Defendants also argue that class members should be notified that they may be required to participate in discovery. Plaintiffs respond that the FLSA does not require such information in a notice and that this Court has authorized FLSA notices without such language. Plaintiffs also argue that including such language could chill participation in these kinds of cases.
In the balance, notifying potential class members of their discovery obligations is warranted. Many people—if familiar with any type of class litigation—are familiar with class actions brought under Fed. R. Civ. P. 23. In Rule 23 class actions, such as those involving securities fraud or product liability, class members often do not participate in the litigation beyond reading the notice and mailing in a completed claim form. In a collective action, however, the likelihood that individual class members will be required to provide information or sit for a deposition is much greater. Potential class members are entitled to know that their involvement in the lawsuit is a real possibility. Moreover, the risk of chilling participation in the action can be mitigated by choosing language that describes class members' obligations without undue emphasis. Another court faced with this issue ordered the plaintiffs to add the following language to their notice: "While the suit is proceeding, you may be required to provide information, sit for depositions, and testify in court." Byard v. Verizon W. Virginia, Inc., 287 F.R.D. 365, 374 (N.D.W. Va. 2012) (quoting Fisher v. Michigan Bell Telephone Co., 665 F.Supp.2d 819, 829 (E.D. Mich. 2009); Russell v. Illinois Bell Tele. Co., 575 F.Supp.2d 930 (N.D. Ill.2008)). This language is also appropriate in this case. Plaintiffs are therefore ordered to amend their Notice to include it.

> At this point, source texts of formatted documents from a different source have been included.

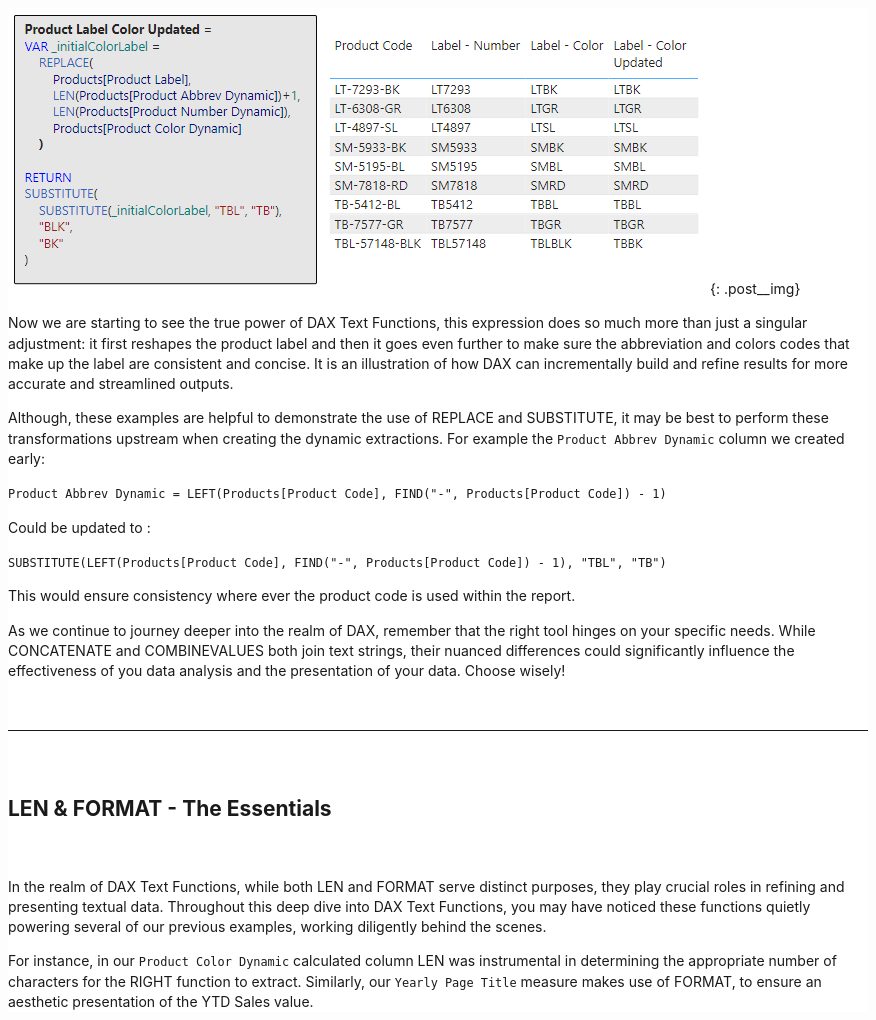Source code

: ![SUBSTITUTE Function](/assets/img/2023-08-14-text-functions/subsitute.png){: .post__img}

Now we are starting to see the true power of DAX Text Functions, this expression does so much more than just a singular adjustment: it first reshapes the product label and then it goes even further to make sure the abbreviation and colors codes that make up the label are consistent and concise. It is an illustration of how DAX can incrementally build and refine results for more accurate and streamlined outputs.

Although, these examples are helpful to demonstrate the use of REPLACE and SUBSTITUTE, it may be best to perform these transformations upstream when creating the dynamic extractions. For example the `Product Abbrev Dynamic` column we created early:

`Product Abbrev Dynamic = LEFT(Products[Product Code], FIND("-", Products[Product Code]) - 1)`

Could be updated to :

`SUBSTITUTE(LEFT(Products[Product Code], FIND("-", Products[Product Code]) - 1), "TBL", "TB")`

This would ensure consistency where ever the product code is used within the report.

As we continue to journey deeper into the realm of DAX, remember that the right tool hinges on your specific needs. While CONCATENATE and COMBINEVALUES both join text strings, their nuanced differences could significantly influence the effectiveness of you data analysis and the presentation of your data. Choose wisely!

<br>

---

<br>

## LEN & FORMAT - The Essentials

<br>

In the realm of DAX Text Functions, while both LEN and FORMAT serve distinct purposes, they play crucial roles in refining and presenting textual data. Throughout this deep dive into DAX Text Functions, you may have noticed these functions quietly powering several of our previous examples, working diligently behind the scenes.

For instance, in our `Product Color Dynamic` calculated column LEN was instrumental in determining the appropriate number of characters for the RIGHT function to extract. Similarly, our `Yearly Page Title` measure makes use of FORMAT, to ensure an aesthetic presentation of the YTD Sales value.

Defendants argue that Plaintiffs do not need all of the information about putative class members that they have requested. This argument does not make sense in light of the Court's rulings regarding dissemination of the Notice. Plaintiffs will need class members' names, email addresses and mailing addresses for that purpose. The other information requested is discoverable and its production now will contribute to the "just, speedy and inexpensive determination" of this action. Fed. R. Civ. P. 1. The Court further grants Plaintiffs' request for additional information regarding class members for whom the notices and consent forms are returned as undeliverable due to an incorrect mailing address.
In sum, the Court approves the proposed Notice (Doc. 40-1), as revised to reflect the Court's rulings on Defendants' objections.